Vielfach sei die für Firmengründungen wichtige juristische Beratung oder eine notarielle Beglaubigung nicht vor Ort möglich gewesen. Zudem hätten die Menschen dort wohl andere Sorgen gehabt. «Man hat sich zuerst um die Gesundheit, seine Liebsten oder das Geschäft gekümmert, bevor man andere Projekte in Angriff genommen hat», begründet May die Differenzen.
Online-Gründungen boomen
Doch nicht alle wollten mit der Gründung zuwarten. Viele sind auf digitale Kanäle ausgewichen und haben ihr neues Unternehmen online gegründet: In den ersten vier Monaten waren das beim IFJ 40 Prozent mehr als im Vergleichszeitraum des Vorjahres. Die Formulare können die Jungunternehmer selbst zu Hause ausdrucken und unterschreiben. Der gesamte juristische und notarielle Prozess der Gründung erfolgt ebenfalls digital. Der Gründer muss nur einmal zum Briefkasten.
Der Online-Boom kann den Einbruch bei analogen Firmengründungen jedoch nicht kompensieren.

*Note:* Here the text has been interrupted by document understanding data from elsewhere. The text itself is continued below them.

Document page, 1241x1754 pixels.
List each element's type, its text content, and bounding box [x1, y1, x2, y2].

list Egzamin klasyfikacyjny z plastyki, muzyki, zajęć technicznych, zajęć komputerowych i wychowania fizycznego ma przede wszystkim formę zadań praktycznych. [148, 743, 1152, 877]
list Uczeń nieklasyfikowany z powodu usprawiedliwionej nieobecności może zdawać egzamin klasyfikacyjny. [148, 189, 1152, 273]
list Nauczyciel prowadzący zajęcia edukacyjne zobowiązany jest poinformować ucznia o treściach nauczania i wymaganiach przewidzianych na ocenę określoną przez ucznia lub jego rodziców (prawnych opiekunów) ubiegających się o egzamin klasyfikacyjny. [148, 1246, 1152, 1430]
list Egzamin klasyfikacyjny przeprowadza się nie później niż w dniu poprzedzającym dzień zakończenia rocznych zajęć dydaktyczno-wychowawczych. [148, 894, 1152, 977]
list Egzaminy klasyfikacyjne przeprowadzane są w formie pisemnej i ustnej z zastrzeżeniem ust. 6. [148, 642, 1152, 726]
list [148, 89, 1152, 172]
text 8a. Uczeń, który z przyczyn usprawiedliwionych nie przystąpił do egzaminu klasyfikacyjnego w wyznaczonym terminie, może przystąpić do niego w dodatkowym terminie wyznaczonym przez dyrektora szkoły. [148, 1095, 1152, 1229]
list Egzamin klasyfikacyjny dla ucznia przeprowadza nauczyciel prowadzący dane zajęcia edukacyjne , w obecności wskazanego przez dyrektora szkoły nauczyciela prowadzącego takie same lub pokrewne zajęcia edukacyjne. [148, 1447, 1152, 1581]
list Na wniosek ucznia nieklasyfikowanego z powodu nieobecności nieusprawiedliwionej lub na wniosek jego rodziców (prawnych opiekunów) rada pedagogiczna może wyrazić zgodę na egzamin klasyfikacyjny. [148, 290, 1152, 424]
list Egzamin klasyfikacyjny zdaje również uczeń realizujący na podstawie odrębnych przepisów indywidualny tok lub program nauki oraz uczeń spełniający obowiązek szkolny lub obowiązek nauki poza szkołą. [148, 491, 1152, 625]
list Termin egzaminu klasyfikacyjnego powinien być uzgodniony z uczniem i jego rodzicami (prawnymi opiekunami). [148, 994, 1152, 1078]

Insgesamt gingen die Gründungen nach Angaben des IFJ allein im April um 25 Prozent zurück. «Das ist schon einschneidend», sagt May. «Ich erwarte, dass es im Mai noch ähnlich aussieht.» Besonders deutlich fiel das Minus im Kultur- und Unterhaltungsbereich aus, während die Finanz- und Versicherungsbranche vergleichsweise wenig betroffen war, wie die Daten von CRIF zeigen.
Erholung ab der zweiten Jahreshälfte
Erst ab der zweiten Jahreshälfte könnte es zu einer Erholung kommen – auch weil es einen Nachholbedarf gibt, wie May erklärt. Denn auch in schwierigen Zeiten werden Firmen gegründet: Sei es, weil Leute Angst vor dem Verlust ihres Arbeitsplatzes haben und deshalb lieber etwas Eigenes ins Leben rufen oder sich nach einem Stellenverlust selbstständig machen. Für andere – etwa Lieferdienste – biete gerade die Krise eine Geschäftschance.
Doch nur etwa die Hälfte der 44’000 jährlichen Neueinträge in der Schweiz sind klassische Firmengründungen – etwa wenn jemand seine Idee verwirklichen will. Die andere Hälfte entfällt auf Stiftungen, Vereine, Genossenschaften oder grosse Konzerne und zahlreiche Gründungen zwecks Steueroptimierung wie Briefkastenfirmen. Auch sie hätten ihre Aktivitäten während der Krise zurückgestellt und dürften sich nun wieder hochfahren, sagt May. Dadurch dürfte die Zahl der Gründungen in den kommenden Monaten ebenfalls wieder steigen.